Information supplied:
+ + + + + + +

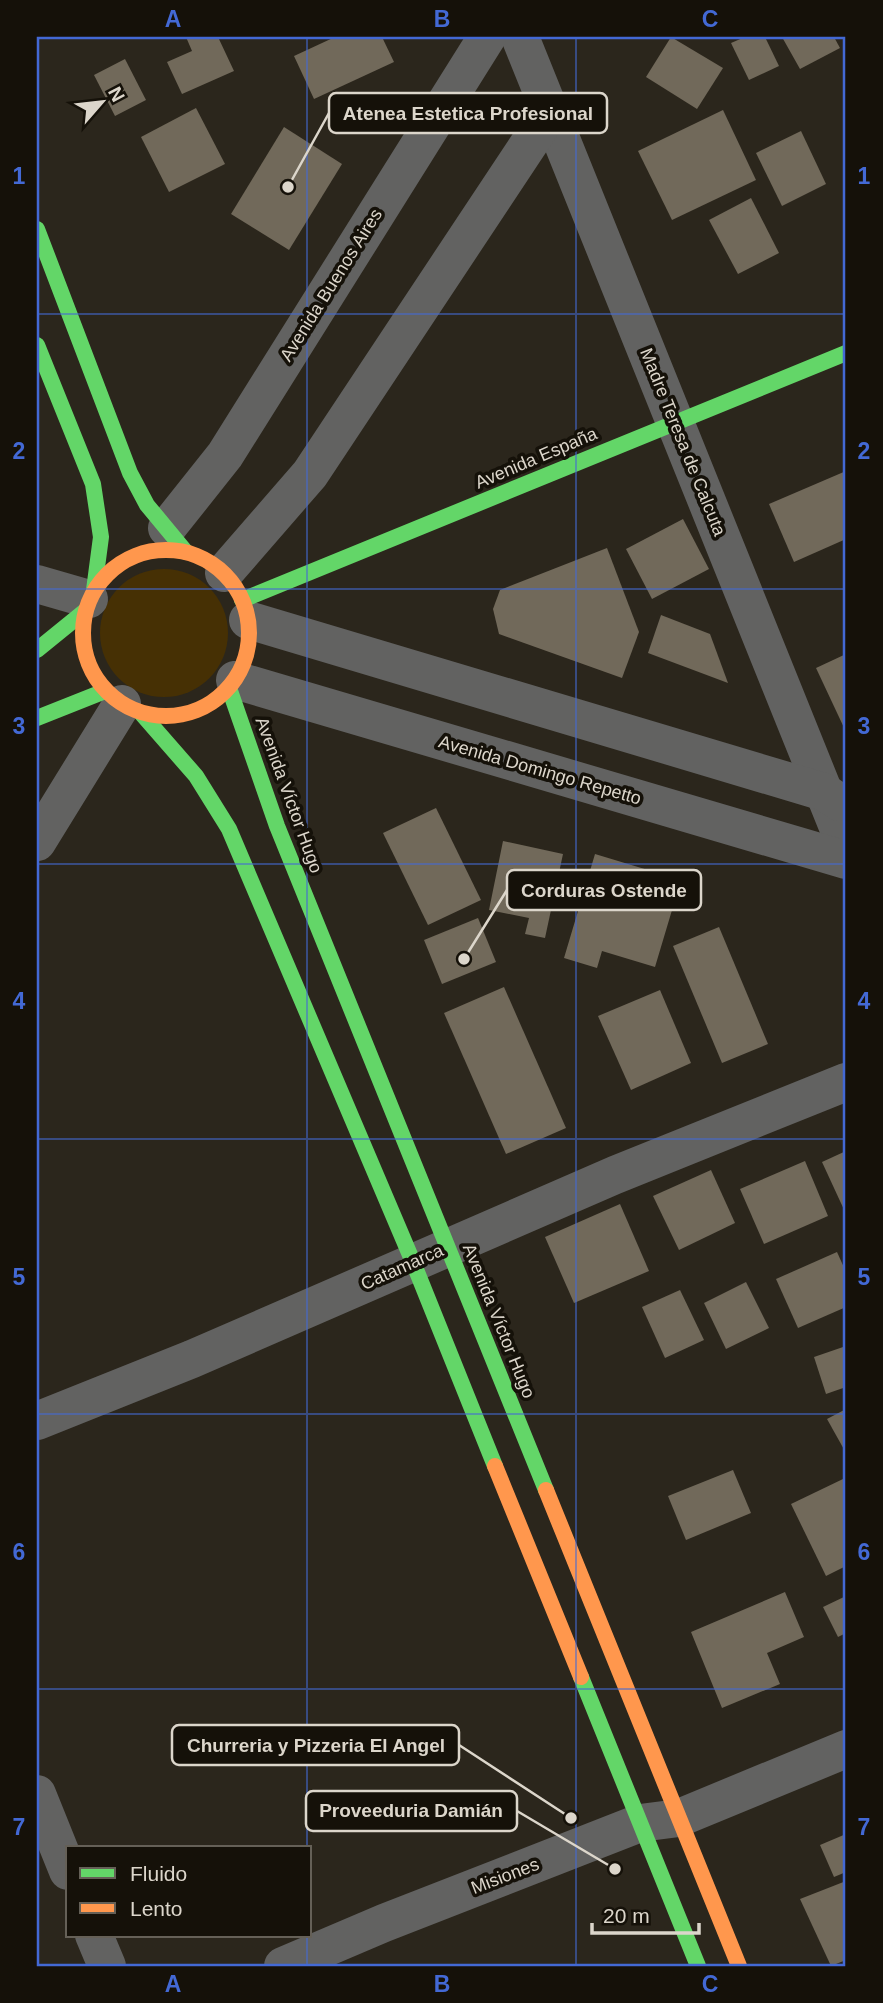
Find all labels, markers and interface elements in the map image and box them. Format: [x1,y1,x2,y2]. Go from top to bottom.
text: A [165,6,181,32]
text: B [434,6,450,32]
text: C [702,6,718,32]
north arrow [66,66,136,136]
text: N [104,83,129,105]
callout: Atenea Estetica Profesional [329,93,607,133]
text: Atenea Estetica Profesional [343,103,593,124]
text: 1 [13,163,26,189]
text: 1 [858,163,871,189]
street label: Avenida Buenos Aires [276,205,386,365]
street label: Madre Teresa de Calcuta [636,345,730,540]
street label: Avenida España [472,423,601,493]
text: 2 [13,438,25,464]
text: 2 [858,438,870,464]
text: 3 [13,713,25,739]
text: 3 [858,713,870,739]
street label: Avenida Víctor Hugo [251,714,327,876]
street label: Avenida Domingo Repetto [436,731,644,809]
callout: Corduras Ostende [507,870,701,910]
text: Corduras Ostende [521,880,687,901]
text: 4 [13,988,26,1014]
text: 4 [858,988,871,1014]
street label: Catamarca [358,1240,447,1294]
street label: Avenida Víctor Hugo [459,1241,539,1401]
text: 5 [13,1264,26,1290]
text: 5 [858,1264,871,1290]
text: 6 [13,1539,25,1565]
text: 6 [858,1539,870,1565]
callout: Churreria y Pizzeria El Angel [172,1725,459,1765]
text: Churreria y Pizzeria El Angel [187,1735,445,1756]
callout: Proveeduria Damián [306,1791,517,1831]
text: Proveeduria Damián [319,1800,503,1821]
text: 7 [13,1814,25,1840]
text: 7 [858,1814,870,1840]
legend [66,1846,312,1937]
street label: Misiones [468,1854,542,1898]
text: Fluido [130,1862,187,1885]
scale bar [592,1891,699,1935]
text: Lento [130,1897,183,1920]
text: 20 m [603,1904,650,1927]
text: A [165,1971,181,1997]
text: B [434,1971,450,1997]
text: C [702,1971,718,1997]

+ + + + + + +

What you are asked to do:
Report every line containing the string "Víctor" in the material.

Solution:
street label: Avenida Víctor Hugo [251,714,327,876]
street label: Avenida Víctor Hugo [459,1241,539,1401]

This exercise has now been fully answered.